Segment Start: Exercise text

But this is mobile health that doesn’t fit in a phone. In fact, it’s 40 feet long and looks like a mix between an RV, a school bus and a doctor’s office. It’s a mobile health clinic.

 

People hop on, check in, and get labs drawn just like a normal clinic. Patient Hannah Salam is in the middle of an appointment, getting weighed and then slipping her tattooed arm into the blood pressure cuff.

 

“When I first came in, I was kind of surprised it was really set up like a medical facility,” she said. Salam got out of prison a few months ago and is staying at a halfway house before she’s off parole.

 

Patient Hannah Salam gets checked on the mobile health van by Cori Dickie, RN.

 

She’s on this van to get the results of a lab test she took a week  ago on another of Parkland’s mobile vans. This kind of follow up sounds mundane, but it’s fundamental to treating people on the move. Follow up is tricky for patients without cars, who are often switching shelters or apartments.

 

r. Susan Spalding,  medical director of the Parkland Homeless Outreach Medical Services Program, says these folks face the same health problems as everyone else — high blood pressure, diabetes and asthma. But they often end up in the emergency room instead of a doctor’s office. The hospital wants to change that.

 

The mobile vans make it as easy as possible to get help, and they’ve been popular. Last year, 9000 homeless Dallas residents got on board for free care. More than 1500 of them were kids. 

 

“Many people throughout the country use mobile clinics twice a week,” Spalding said. “We run Monday through Friday, eight in the morning to sometimes eight at night. There are a lot of people in and out.”

 

Across the country, the mobile health clinic is having a bit of a renaissance.

 

Dr. Susan Spalding is medical director of the Parkland HOMES Program.

Segment End: Exercise text

*Explore the material*
A – Decide whether each statement agrees with the article on Parkland's mobile health clinic: (i) Last year, 9000 homeless Dallas residents received free care on the vans. (ii) The Parkland vans operate only twice a week. (iii) Hannah Salam is staying at a halfway house. Answer yes or no for each, quoting the words of the article that decide it.
B – Go on with the article on Parkland's mobile health clinic, picking up after its last sentence.
The dataset entries have no connection to the article on Parkland's mobile health clinic.

Segment Start: Data

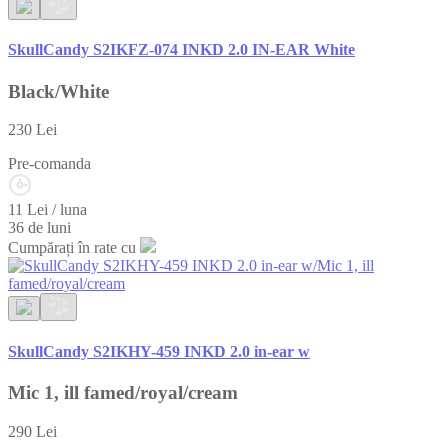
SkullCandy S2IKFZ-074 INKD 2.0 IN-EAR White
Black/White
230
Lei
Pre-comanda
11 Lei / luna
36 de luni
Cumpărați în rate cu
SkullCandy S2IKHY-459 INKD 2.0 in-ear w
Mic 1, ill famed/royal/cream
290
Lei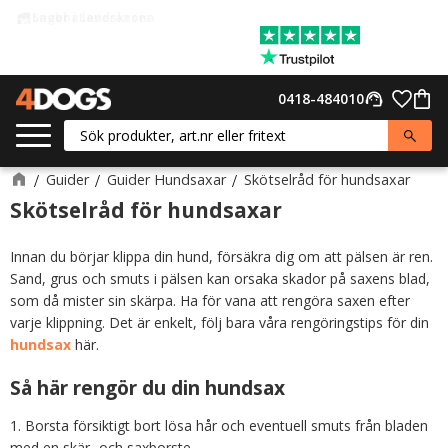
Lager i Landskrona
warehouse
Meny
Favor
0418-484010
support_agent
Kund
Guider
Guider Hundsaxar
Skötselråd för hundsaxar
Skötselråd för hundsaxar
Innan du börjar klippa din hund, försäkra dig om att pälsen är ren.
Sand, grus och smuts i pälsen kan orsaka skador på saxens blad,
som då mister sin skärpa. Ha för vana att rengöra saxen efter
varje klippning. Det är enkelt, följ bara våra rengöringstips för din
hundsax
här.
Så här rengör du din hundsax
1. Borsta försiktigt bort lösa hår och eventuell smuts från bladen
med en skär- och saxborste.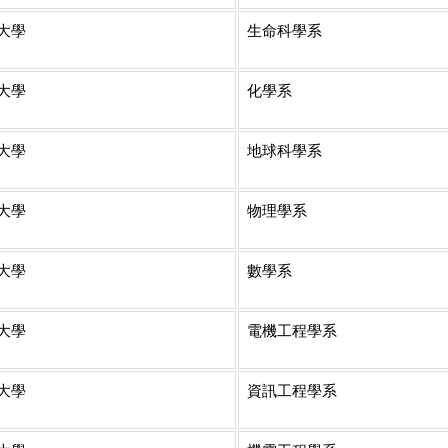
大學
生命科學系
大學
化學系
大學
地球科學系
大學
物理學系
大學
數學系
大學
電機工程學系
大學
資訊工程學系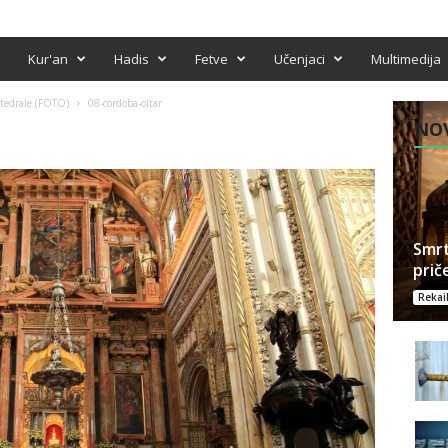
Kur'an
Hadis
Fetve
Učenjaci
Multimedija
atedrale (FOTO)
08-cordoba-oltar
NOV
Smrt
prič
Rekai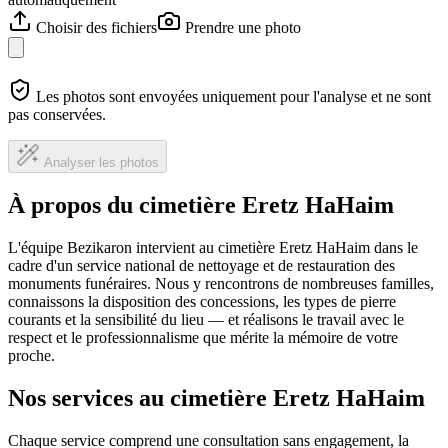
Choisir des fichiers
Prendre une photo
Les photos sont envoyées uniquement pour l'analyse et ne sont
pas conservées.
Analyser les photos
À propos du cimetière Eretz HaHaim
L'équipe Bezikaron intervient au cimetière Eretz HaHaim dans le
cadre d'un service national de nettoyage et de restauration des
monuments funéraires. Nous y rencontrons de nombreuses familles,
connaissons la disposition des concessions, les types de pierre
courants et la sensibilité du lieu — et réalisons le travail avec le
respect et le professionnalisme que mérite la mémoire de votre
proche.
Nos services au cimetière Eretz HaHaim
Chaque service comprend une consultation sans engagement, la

Segment End: Data

*Task-by-task answers*
A –
(i) Yes: "Last year, 9000 homeless Dallas residents got on board for free care."
(ii) No: "We run Monday through Friday, eight in the morning to sometimes eight at night."
(iii) Yes: "is staying at a halfway house before she’s off parole."

B –
“There are lot of mobile clinics right now, many more than people might imagine,” said Caterina Hill, research associate at Harvard Medical School and co-investigator at Mobile Health Map.

 

She said there are more than 2000 mobile clinics in the U.S. Some hospitals are investing in these clinics on wheels because they’re shifting their focus from the ER to managing chronic illness and preventative care. Rigging up the vans with all the standard medical equipment isn’t cheap, but Hill’s research shows it saves money.

 

“We’ve estimated that an average visit to a mobile clinic costs the funder $155, but saves 12 times that in terms of long-term benefits and avoided emergency department visits,” she said.

 

So, if mobile clinics are so great, why aren’t more health systems using them? Hill said part of the reason is their image.

 

“People have perceived it, because it’s in the community as being lower quality. So that’s why we’re trying to build the evidence base around it so people are aware of it as a tool to help health care systems improve the health of those who need it most,” she said.

 

The mobile clinic program in Dallas is experimenting with rounding out those services, adding social workers, dentists and psychologists.

 

Note: The audio version of this story has been updated to remove an interviewee’s personal details.